-- Instructions for the task --
Repeat the records word for word, everything from the line containing "Is 蒲州八咏 蒲津晚渡 the majority of the pie?" down to the line containing "17.0 to 18.2: 1", with both of those lines included. Leave the pictures out.

════════════════════

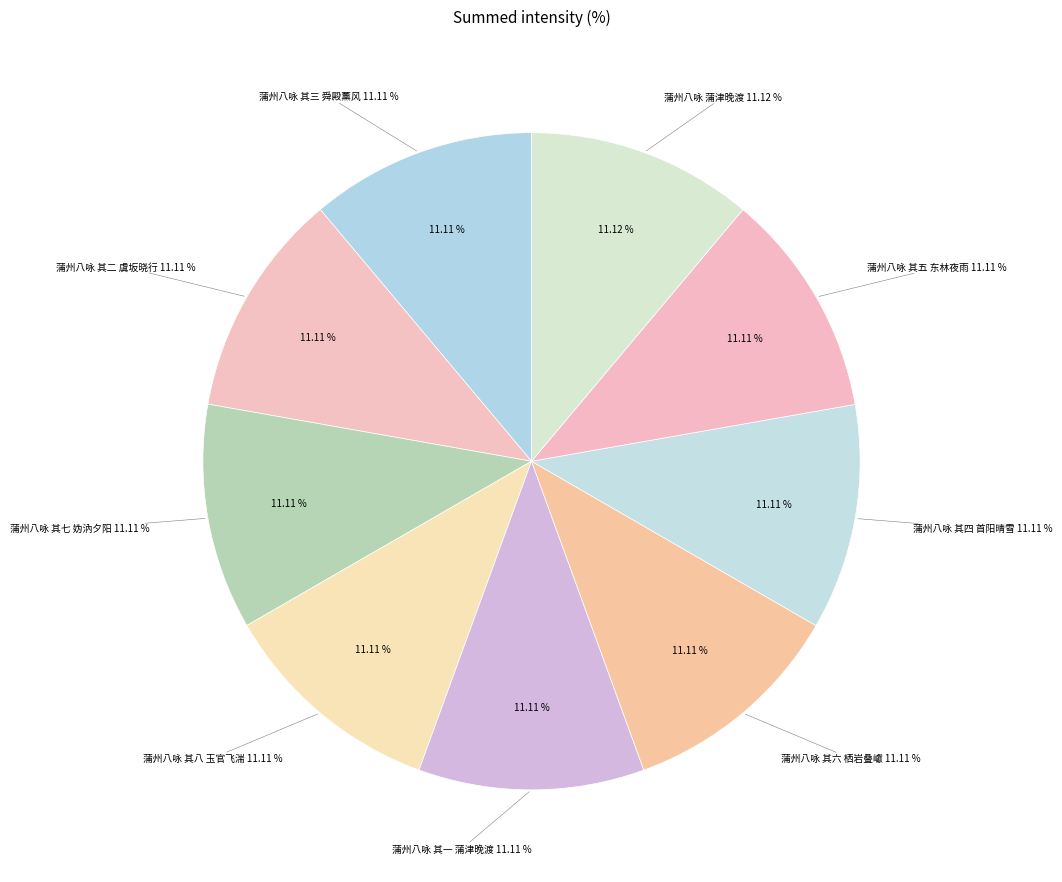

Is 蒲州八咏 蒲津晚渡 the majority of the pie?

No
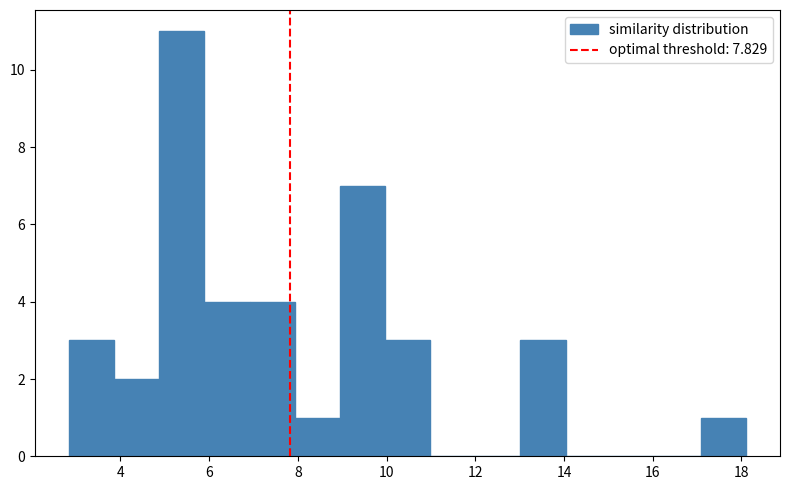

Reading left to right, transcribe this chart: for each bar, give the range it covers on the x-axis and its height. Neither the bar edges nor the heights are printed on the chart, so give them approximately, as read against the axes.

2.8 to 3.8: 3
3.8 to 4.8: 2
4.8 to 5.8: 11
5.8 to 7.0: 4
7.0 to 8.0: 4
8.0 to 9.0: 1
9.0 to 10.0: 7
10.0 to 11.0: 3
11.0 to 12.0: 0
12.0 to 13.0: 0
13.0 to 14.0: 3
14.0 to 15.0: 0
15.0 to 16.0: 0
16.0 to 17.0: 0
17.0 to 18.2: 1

════════════════════

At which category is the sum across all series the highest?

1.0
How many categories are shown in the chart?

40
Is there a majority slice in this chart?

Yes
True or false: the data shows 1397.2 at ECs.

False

════════════════════

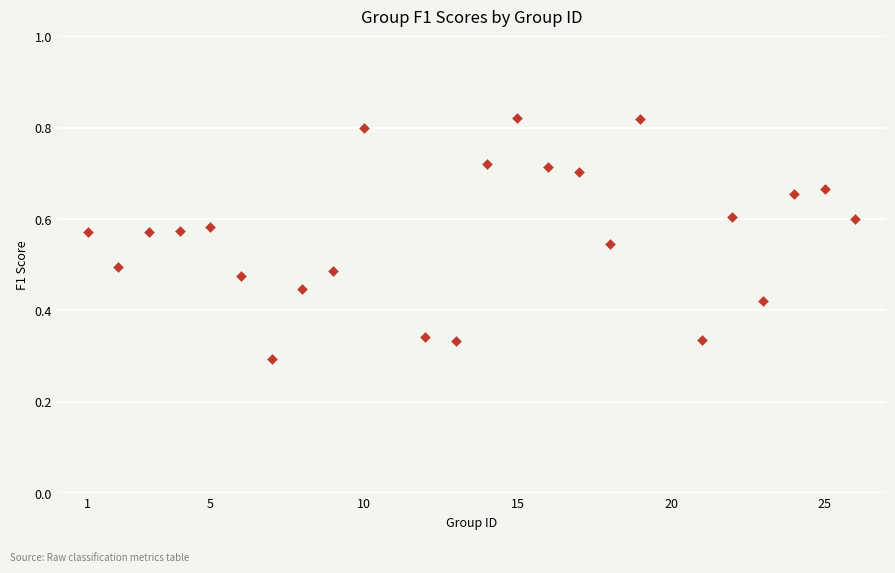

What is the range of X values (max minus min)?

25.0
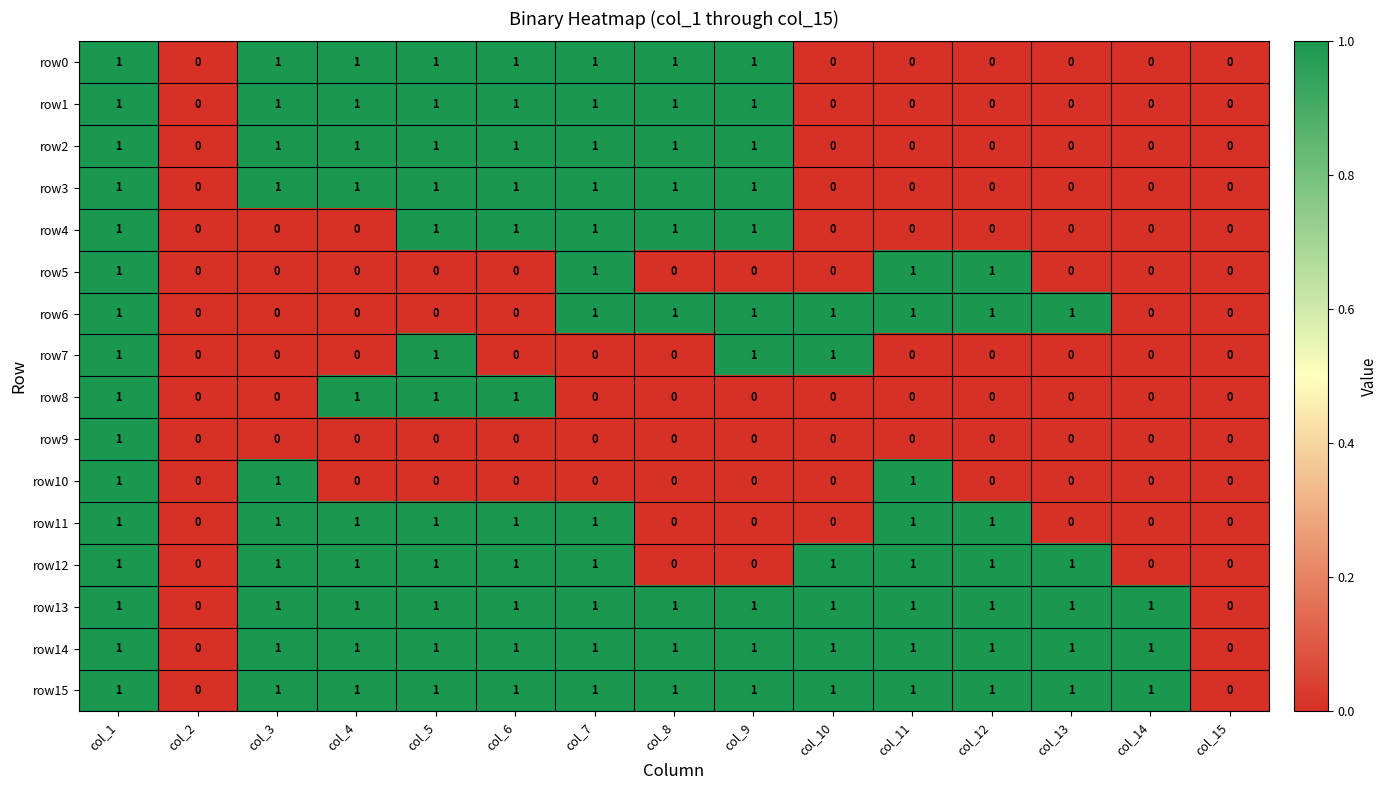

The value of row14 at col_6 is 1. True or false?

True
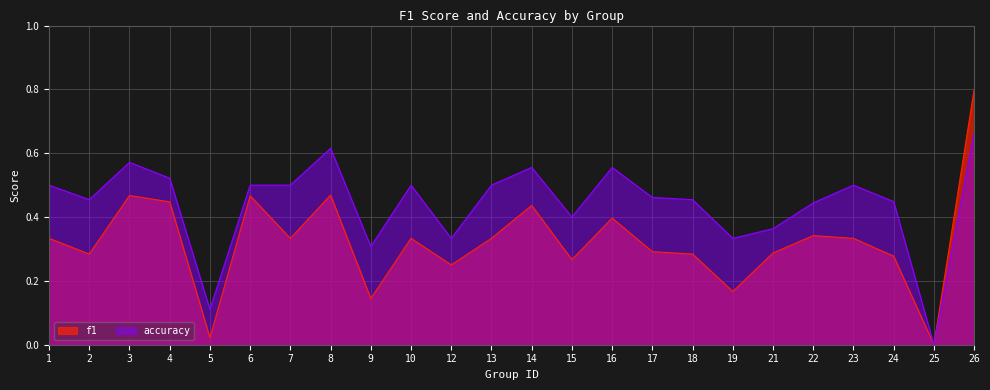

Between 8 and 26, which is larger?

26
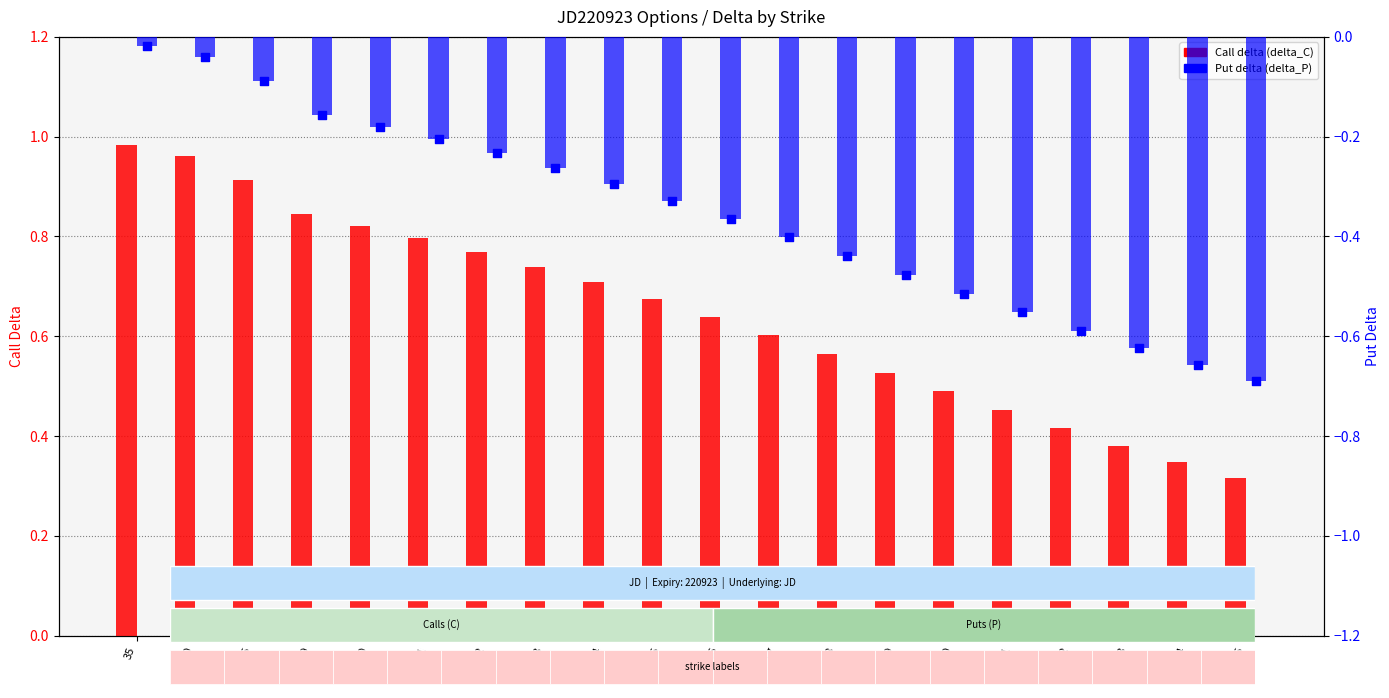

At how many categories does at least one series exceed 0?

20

════════════════════

-- Exercise answer --
Is 蒲州八咏 蒲津晚渡 the majority of the pie?

No

Reading left to right, transcribe this chart: for each bar, give the range it covers on the x-axis and its height. Neither the bar edges nor the heights are printed on the chart, so give them approximately, as read against the axes.

2.8 to 3.8: 3
3.8 to 4.8: 2
4.8 to 5.8: 11
5.8 to 7.0: 4
7.0 to 8.0: 4
8.0 to 9.0: 1
9.0 to 10.0: 7
10.0 to 11.0: 3
11.0 to 12.0: 0
12.0 to 13.0: 0
13.0 to 14.0: 3
14.0 to 15.0: 0
15.0 to 16.0: 0
16.0 to 17.0: 0
17.0 to 18.2: 1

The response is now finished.